Here’s a look at the top seven loopholes and giveaways that Republicans think are more important than protecting our economy, jobs, the middle class, and the most vulnerable among us:
- Extra tax breaks enjoyed by the wealthiest Americans — $520 BILLION
- Tax break for companies that ship jobs overseas — $168 BILLION
- Special tax breaks for the largest oil companies — $25 BILLION
- The loophole that allow people like Mitt Romney to pay a lower tax rate than middle-class workers — $21 BILLION
- Tax deductions for vacation homes and yachts — $10 BILLION
- The corporate jet loophole — $3 BILLION
- Special write-offs for horse breeders (aka the Bluegrass Boondoggle) — $126 MILLION
BOTTOM LINE: The Republicans are choosing to protect millionaires and special interests like Big Oil and Wall Street instead of funding our military and programs vital for the middle class and the health of our economy.
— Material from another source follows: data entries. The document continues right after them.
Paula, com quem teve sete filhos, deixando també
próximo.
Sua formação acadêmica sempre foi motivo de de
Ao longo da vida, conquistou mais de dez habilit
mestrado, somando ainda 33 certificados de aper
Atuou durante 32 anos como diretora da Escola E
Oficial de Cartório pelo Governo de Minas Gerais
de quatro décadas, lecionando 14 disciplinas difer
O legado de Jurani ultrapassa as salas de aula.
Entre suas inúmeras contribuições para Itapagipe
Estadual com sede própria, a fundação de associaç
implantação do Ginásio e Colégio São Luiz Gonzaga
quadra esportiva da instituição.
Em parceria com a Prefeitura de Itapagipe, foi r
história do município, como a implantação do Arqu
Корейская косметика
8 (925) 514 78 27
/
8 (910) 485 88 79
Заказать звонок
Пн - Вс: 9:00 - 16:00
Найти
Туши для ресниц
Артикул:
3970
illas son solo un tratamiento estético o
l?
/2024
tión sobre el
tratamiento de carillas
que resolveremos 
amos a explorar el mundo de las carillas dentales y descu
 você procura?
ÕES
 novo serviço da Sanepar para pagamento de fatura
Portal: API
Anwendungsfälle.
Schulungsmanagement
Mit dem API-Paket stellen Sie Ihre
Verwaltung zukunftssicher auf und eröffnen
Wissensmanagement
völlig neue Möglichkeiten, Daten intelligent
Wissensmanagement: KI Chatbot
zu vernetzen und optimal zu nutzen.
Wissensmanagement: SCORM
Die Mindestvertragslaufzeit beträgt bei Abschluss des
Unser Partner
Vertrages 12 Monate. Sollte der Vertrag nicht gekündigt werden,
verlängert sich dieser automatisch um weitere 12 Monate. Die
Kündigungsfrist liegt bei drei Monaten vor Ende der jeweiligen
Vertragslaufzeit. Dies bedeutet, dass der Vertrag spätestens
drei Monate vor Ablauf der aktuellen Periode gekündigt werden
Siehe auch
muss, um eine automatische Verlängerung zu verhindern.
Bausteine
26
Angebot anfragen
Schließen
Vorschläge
Republicans have taken to calling the deep cuts that could reverse our hard-won economic recovery ‘Obama’s Sequester.’ But a July 2011 PowerPoint obtained by John Avlon shows the opposite may be true.
Just last year Republicans agreed the sequester would crush our economy.
But now Republicans are saying they will let the sequester happen.
Could it be that Republicans need to stop the recovery because they think it is the only way to win?
They have already shown that they are willing to sabotage the economy.
It is time for the Republicans to care about the middle-class and stop playing politics!